A few songs earlier, Combs had asked people to raise their hands “if you’re having a drink with me tonight.” The whole room erupted, couples hugged and groups of friends said cheers to one another, while kids younger than 10 let out screams of joy.
Nothing could contain the sheer enthusiasm of this crowd – one of the most engaged and doting audiences you’re ever likely to be part of.
Reviewed by Billy Burgess
Liszt’s Lance into the Future: Transcendental Etudes ★★★★
Australian National Academy of Music, Abbotsford Convent, August 18
Very few figures in the history of music have been quite as fascinating or as influential as Franz Liszt, whose precocious talent for self-promotion and reinvention was mercifully matched with extraordinary pianism, searching intellect and almost endless creativity.
In seeking to contextualise Liszt’s influence through a series of concerts entitled Liszt’s Lance into the Future, pianist Michael Kieran Harvey and his colleagues at the Australian National Academy of Music (ANAM) have brought together a welcome variety of performers and repertory to enrich students and listeners alike.
Opening this bold initiative, Kieran Harvey and ANAM students Reuben Johnson, Matthew Garvie, Ronan Apcar, Leo Nguyen and Po Goh formed something of a relay team to tackle the almost insuperable challenges of Liszt’s 12Transcendental Etudes.
Pianist Michael Kieran Harvey.Credit: Peter Mathew
Each study a musical maelstrom, these performers valiantly attempted to manage fistfuls of notes while giving listeners a mountain-peak view of the composer’s grand melodic conception. The daunting task of balancing romantic abandonment with technical precision, of background and foreground, remains for most a work in progress.
After canvassing Liszt’s virtuosic side, ANAM artistic director Paavali Jumppanen gave deeply considered and tellingly expressive accounts of three short Liszt works dating from the 1880s. Grey Clouds, Dark Star!

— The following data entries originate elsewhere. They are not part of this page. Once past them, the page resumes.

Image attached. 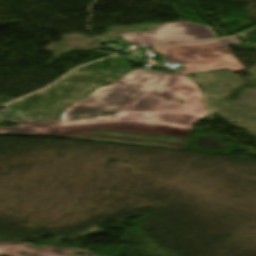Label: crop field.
I'll use <instances>...</instances> for the list:
<instances>
[{
  "mask_svg": "<svg viewBox=\"0 0 256 256\" xmlns=\"http://www.w3.org/2000/svg\"><path fill=\"white\" fill-rule=\"evenodd\" d=\"M85 99L104 107L63 110L62 121L142 118L192 125L208 114L199 87L178 71L170 75L135 69ZM179 99L185 104L176 102Z\"/></svg>",
  "mask_w": 256,
  "mask_h": 256,
  "instance_id": "8a807250",
  "label": "crop field"
},
{
  "mask_svg": "<svg viewBox=\"0 0 256 256\" xmlns=\"http://www.w3.org/2000/svg\"><path fill=\"white\" fill-rule=\"evenodd\" d=\"M81 106L102 107L103 105L100 103L92 102V101L82 100L69 108L81 107Z\"/></svg>",
  "mask_w": 256,
  "mask_h": 256,
  "instance_id": "dd49c442",
  "label": "crop field"
},
{
  "mask_svg": "<svg viewBox=\"0 0 256 256\" xmlns=\"http://www.w3.org/2000/svg\"><path fill=\"white\" fill-rule=\"evenodd\" d=\"M119 37L140 46L150 47L185 41L214 38L217 35L209 26L187 22L158 25L151 31L119 34Z\"/></svg>",
  "mask_w": 256,
  "mask_h": 256,
  "instance_id": "412701ff",
  "label": "crop field"
},
{
  "mask_svg": "<svg viewBox=\"0 0 256 256\" xmlns=\"http://www.w3.org/2000/svg\"><path fill=\"white\" fill-rule=\"evenodd\" d=\"M8 122H15L20 124L18 125V127H0V133H17L65 137V131L109 129L188 137L192 128L187 126H178L139 120L90 122L68 125H62L61 120H10Z\"/></svg>",
  "mask_w": 256,
  "mask_h": 256,
  "instance_id": "ac0d7876",
  "label": "crop field"
},
{
  "mask_svg": "<svg viewBox=\"0 0 256 256\" xmlns=\"http://www.w3.org/2000/svg\"><path fill=\"white\" fill-rule=\"evenodd\" d=\"M237 38L217 40L205 43L155 48L159 53L166 54L167 61H176L185 66L182 74L227 68L230 72L246 70L243 65L226 47L240 43Z\"/></svg>",
  "mask_w": 256,
  "mask_h": 256,
  "instance_id": "34b2d1b8",
  "label": "crop field"
},
{
  "mask_svg": "<svg viewBox=\"0 0 256 256\" xmlns=\"http://www.w3.org/2000/svg\"><path fill=\"white\" fill-rule=\"evenodd\" d=\"M139 120H141V119H139ZM109 121H111V120H109ZM147 121H149V120H147ZM155 122H157V121H155ZM75 123H79V122H75ZM163 123H165V122H163ZM63 124H68V123H63ZM170 124H173V123H170ZM178 125H180V124H178Z\"/></svg>",
  "mask_w": 256,
  "mask_h": 256,
  "instance_id": "e52e79f7",
  "label": "crop field"
},
{
  "mask_svg": "<svg viewBox=\"0 0 256 256\" xmlns=\"http://www.w3.org/2000/svg\"><path fill=\"white\" fill-rule=\"evenodd\" d=\"M66 137L184 150L188 138L109 130L66 132Z\"/></svg>",
  "mask_w": 256,
  "mask_h": 256,
  "instance_id": "f4fd0767",
  "label": "crop field"
}]
</instances>
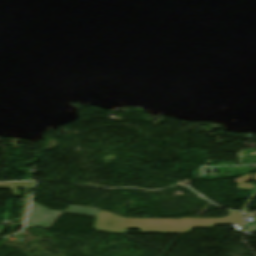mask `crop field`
Returning <instances> with one entry per match:
<instances>
[{"label":"crop field","instance_id":"8a807250","mask_svg":"<svg viewBox=\"0 0 256 256\" xmlns=\"http://www.w3.org/2000/svg\"><path fill=\"white\" fill-rule=\"evenodd\" d=\"M230 221H227V220ZM213 224H233L239 231H243L244 223L241 213L229 211V215L222 219H199L182 218L179 219L180 233L190 232L191 227H213ZM189 227V228H187Z\"/></svg>","mask_w":256,"mask_h":256},{"label":"crop field","instance_id":"ac0d7876","mask_svg":"<svg viewBox=\"0 0 256 256\" xmlns=\"http://www.w3.org/2000/svg\"><path fill=\"white\" fill-rule=\"evenodd\" d=\"M126 228H141L140 232L179 233L178 219H128Z\"/></svg>","mask_w":256,"mask_h":256},{"label":"crop field","instance_id":"34b2d1b8","mask_svg":"<svg viewBox=\"0 0 256 256\" xmlns=\"http://www.w3.org/2000/svg\"><path fill=\"white\" fill-rule=\"evenodd\" d=\"M61 213L50 211L32 202L26 226L50 228Z\"/></svg>","mask_w":256,"mask_h":256},{"label":"crop field","instance_id":"412701ff","mask_svg":"<svg viewBox=\"0 0 256 256\" xmlns=\"http://www.w3.org/2000/svg\"><path fill=\"white\" fill-rule=\"evenodd\" d=\"M63 212L97 216L99 209L80 207V206H70Z\"/></svg>","mask_w":256,"mask_h":256},{"label":"crop field","instance_id":"f4fd0767","mask_svg":"<svg viewBox=\"0 0 256 256\" xmlns=\"http://www.w3.org/2000/svg\"><path fill=\"white\" fill-rule=\"evenodd\" d=\"M251 176H254L255 178H251ZM248 179H254L256 180V174L255 175H251V174H246L234 181L238 182V188L240 189H255L254 185L252 183H244L245 181H247Z\"/></svg>","mask_w":256,"mask_h":256},{"label":"crop field","instance_id":"dd49c442","mask_svg":"<svg viewBox=\"0 0 256 256\" xmlns=\"http://www.w3.org/2000/svg\"><path fill=\"white\" fill-rule=\"evenodd\" d=\"M246 232L256 233V225H247Z\"/></svg>","mask_w":256,"mask_h":256},{"label":"crop field","instance_id":"e52e79f7","mask_svg":"<svg viewBox=\"0 0 256 256\" xmlns=\"http://www.w3.org/2000/svg\"><path fill=\"white\" fill-rule=\"evenodd\" d=\"M248 210H249V209H245V210H244V213H245V214H248Z\"/></svg>","mask_w":256,"mask_h":256}]
</instances>
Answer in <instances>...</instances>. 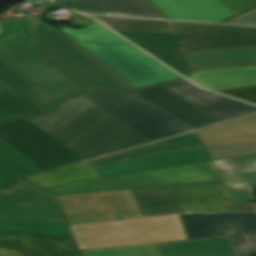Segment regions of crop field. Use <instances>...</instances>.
Masks as SVG:
<instances>
[{
	"mask_svg": "<svg viewBox=\"0 0 256 256\" xmlns=\"http://www.w3.org/2000/svg\"><path fill=\"white\" fill-rule=\"evenodd\" d=\"M29 120L85 160L150 142L84 95Z\"/></svg>",
	"mask_w": 256,
	"mask_h": 256,
	"instance_id": "8a807250",
	"label": "crop field"
},
{
	"mask_svg": "<svg viewBox=\"0 0 256 256\" xmlns=\"http://www.w3.org/2000/svg\"><path fill=\"white\" fill-rule=\"evenodd\" d=\"M218 180H224L235 204L250 203L256 154L44 189L65 195Z\"/></svg>",
	"mask_w": 256,
	"mask_h": 256,
	"instance_id": "ac0d7876",
	"label": "crop field"
},
{
	"mask_svg": "<svg viewBox=\"0 0 256 256\" xmlns=\"http://www.w3.org/2000/svg\"><path fill=\"white\" fill-rule=\"evenodd\" d=\"M0 24L2 63L55 105L84 92L36 51L32 18L0 21Z\"/></svg>",
	"mask_w": 256,
	"mask_h": 256,
	"instance_id": "34b2d1b8",
	"label": "crop field"
},
{
	"mask_svg": "<svg viewBox=\"0 0 256 256\" xmlns=\"http://www.w3.org/2000/svg\"><path fill=\"white\" fill-rule=\"evenodd\" d=\"M40 19L33 18L37 49L86 92L136 88L63 30Z\"/></svg>",
	"mask_w": 256,
	"mask_h": 256,
	"instance_id": "412701ff",
	"label": "crop field"
},
{
	"mask_svg": "<svg viewBox=\"0 0 256 256\" xmlns=\"http://www.w3.org/2000/svg\"><path fill=\"white\" fill-rule=\"evenodd\" d=\"M61 29L137 88L181 78L96 21L85 29Z\"/></svg>",
	"mask_w": 256,
	"mask_h": 256,
	"instance_id": "f4fd0767",
	"label": "crop field"
},
{
	"mask_svg": "<svg viewBox=\"0 0 256 256\" xmlns=\"http://www.w3.org/2000/svg\"><path fill=\"white\" fill-rule=\"evenodd\" d=\"M133 191L144 216L185 211H256V204L235 205L223 181Z\"/></svg>",
	"mask_w": 256,
	"mask_h": 256,
	"instance_id": "dd49c442",
	"label": "crop field"
},
{
	"mask_svg": "<svg viewBox=\"0 0 256 256\" xmlns=\"http://www.w3.org/2000/svg\"><path fill=\"white\" fill-rule=\"evenodd\" d=\"M115 222H120L116 225ZM80 249L186 239L179 216L135 218L69 225Z\"/></svg>",
	"mask_w": 256,
	"mask_h": 256,
	"instance_id": "e52e79f7",
	"label": "crop field"
},
{
	"mask_svg": "<svg viewBox=\"0 0 256 256\" xmlns=\"http://www.w3.org/2000/svg\"><path fill=\"white\" fill-rule=\"evenodd\" d=\"M86 96L151 141L193 130L132 91L96 92Z\"/></svg>",
	"mask_w": 256,
	"mask_h": 256,
	"instance_id": "d8731c3e",
	"label": "crop field"
},
{
	"mask_svg": "<svg viewBox=\"0 0 256 256\" xmlns=\"http://www.w3.org/2000/svg\"><path fill=\"white\" fill-rule=\"evenodd\" d=\"M0 138L44 171L83 161L27 119L0 126Z\"/></svg>",
	"mask_w": 256,
	"mask_h": 256,
	"instance_id": "5a996713",
	"label": "crop field"
},
{
	"mask_svg": "<svg viewBox=\"0 0 256 256\" xmlns=\"http://www.w3.org/2000/svg\"><path fill=\"white\" fill-rule=\"evenodd\" d=\"M57 197L69 224L143 217L132 190Z\"/></svg>",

Sinister, Disastrous and La Lugubre Gondola all reveal a composer at the cutting edge of thematic and harmonic development.
Kieran Harvey then brought his fearless, trademark bravura to Johanna Selleck’s Homage to Liszt, a vibrant 2013 work that refracts Liszt’s virtuosic and emotional power through a colourful contemporary lens.
ANAM head of piano Timothy Young brought the concert to an exhilarating close with Fitzroy Jazz II, a movement from Kieran Harvey’s Piano Sonata No. 6. Played with flair, this heady mixture of infectious enthusiasm and edgy, slightly manic energy percolating up from the keyboard would surely have gained Liszt’s approval.